= TASK TO COMPLETE =
Quote everything from "shifted_x = windowReverse(attn_windows, self.window_size, H, W)" down to "x.view(B, H * W, C)" in the Swin transformer notes below.

-- PASSAGE follows --

Last updated on：a month ago

Vision transformer slices the image into patches and uses self-attention mechanisms (inter-patches) (qkv interaction) to process the features.

Vision transformer

Swin transformer

Shifted window transformer. Merging image patches (shown in gray) in deeper layers. Linear computation complexity to input image size due to computation of self-attention only within each local window (shown in red).

SwinTransformer:
    x = self.PatchEmbed(x)
    if self.ape:
        x = x + self.absolute_pos_embed
    x = self.pos_drop(x)
    for layer in self.layers:
        x = layer(x)
    x = self.norm(x)  # B L C
    x = self.avgpool(x.transpose(1, 2))  # B C 1
    x = torch.flatten(x, 1)

    x = self.Classifier(x)
# BasicLayer
# SwinTransformerBlock + Patch merging

Cyclic shift + partition windows + window attention + merge window + reverse cyclic shift + FFN:

SwinTransformerBlock:
    # cyclic shift
    if self.shift_size > 0:
        shifted_x = torch.roll(x, shifts=(-self.shift_size, -self.shift_size), dims=(1, 2))
    else:
        shifted_x = x
    # partition windows
    x_windows = windowPartition(shifted_x, self.window_size)  # nW*B, window_size, window_size, C
    x_windows = x_windows.view(-1, self.window_size * self.window_size, C)  # nW*B, window_size*window_size, C
    # W-MSA/SW-MSA
    attn_windows = self.attn(x_windows, mask=self.attn_mask)  # nW*B, window_size*window_size, C
    # merge windows
    attn_windows = attn_windows.view(-1, self.window_size, self.window_size, C)
    shifted_x = windowReverse(attn_windows, self.window_size, H, W)  # B H' W' C
    # reverse cyclic shift
    if self.shift_size > 0:
        x = torch.roll(shifted_x, shifts=(self.shift_size, self.shift_size), dims=(1, 2))
    else:
        x = shifted_x
    x = x.view(B, H * W, C)

-- PASSAGE concluded --
-- DATA PROVIDED follows --

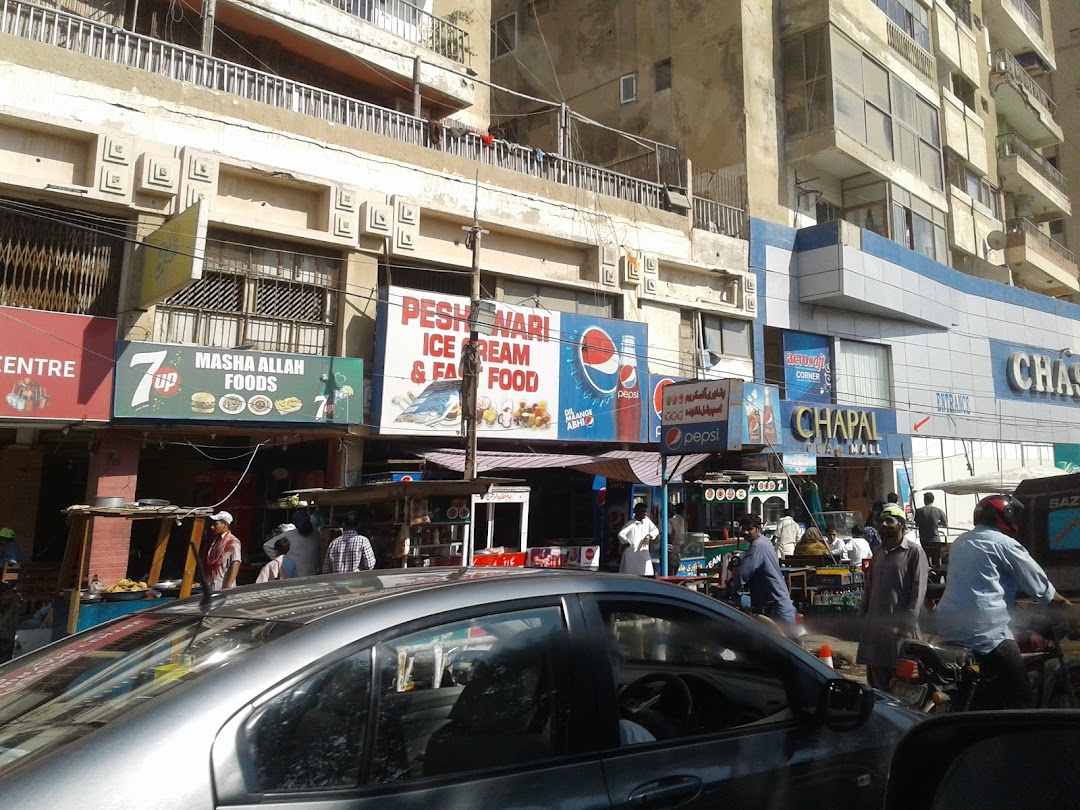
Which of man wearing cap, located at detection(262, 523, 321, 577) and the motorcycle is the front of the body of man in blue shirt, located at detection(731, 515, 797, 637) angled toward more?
the man wearing cap

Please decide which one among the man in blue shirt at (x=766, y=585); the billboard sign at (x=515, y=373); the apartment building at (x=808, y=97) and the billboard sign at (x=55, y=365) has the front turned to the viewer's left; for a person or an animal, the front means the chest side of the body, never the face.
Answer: the man in blue shirt

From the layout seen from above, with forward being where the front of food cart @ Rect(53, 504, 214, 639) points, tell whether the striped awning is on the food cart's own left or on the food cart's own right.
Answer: on the food cart's own left

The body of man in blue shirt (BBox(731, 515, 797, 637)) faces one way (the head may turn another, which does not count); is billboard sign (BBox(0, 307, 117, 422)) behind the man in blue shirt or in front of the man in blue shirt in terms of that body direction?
in front

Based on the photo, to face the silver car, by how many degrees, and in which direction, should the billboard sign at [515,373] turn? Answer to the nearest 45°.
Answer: approximately 45° to its right

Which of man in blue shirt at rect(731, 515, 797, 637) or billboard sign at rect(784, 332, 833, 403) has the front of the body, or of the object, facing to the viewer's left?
the man in blue shirt

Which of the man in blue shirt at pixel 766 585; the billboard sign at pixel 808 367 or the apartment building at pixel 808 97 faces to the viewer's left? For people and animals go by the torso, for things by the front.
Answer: the man in blue shirt

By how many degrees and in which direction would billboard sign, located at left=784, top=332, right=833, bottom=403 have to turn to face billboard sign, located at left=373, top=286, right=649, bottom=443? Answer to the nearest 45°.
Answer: approximately 90° to its right

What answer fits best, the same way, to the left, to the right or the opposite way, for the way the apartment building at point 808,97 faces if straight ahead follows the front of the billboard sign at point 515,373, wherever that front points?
the same way

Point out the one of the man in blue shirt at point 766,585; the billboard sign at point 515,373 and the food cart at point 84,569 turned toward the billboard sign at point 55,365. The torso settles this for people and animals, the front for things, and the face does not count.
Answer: the man in blue shirt
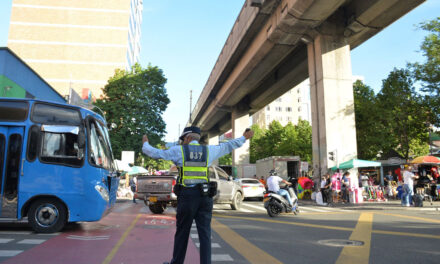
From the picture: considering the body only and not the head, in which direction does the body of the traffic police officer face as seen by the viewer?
away from the camera

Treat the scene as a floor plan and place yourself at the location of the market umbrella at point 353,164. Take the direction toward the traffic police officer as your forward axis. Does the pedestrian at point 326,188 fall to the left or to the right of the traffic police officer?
right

-- DATA PROVIDED concluded --

= TASK RESPONSE =
shifted_x = windowReverse(attn_windows, self.window_size, H, W)  # B H' W' C
    # reverse cyclic shift
    if self.shift_size > 0:
        x = torch.roll(shifted_x, shifts=(self.shift_size, self.shift_size), dims=(1, 2))
    else:
        x = shifted_x
    x = x.view(B, H * W, C)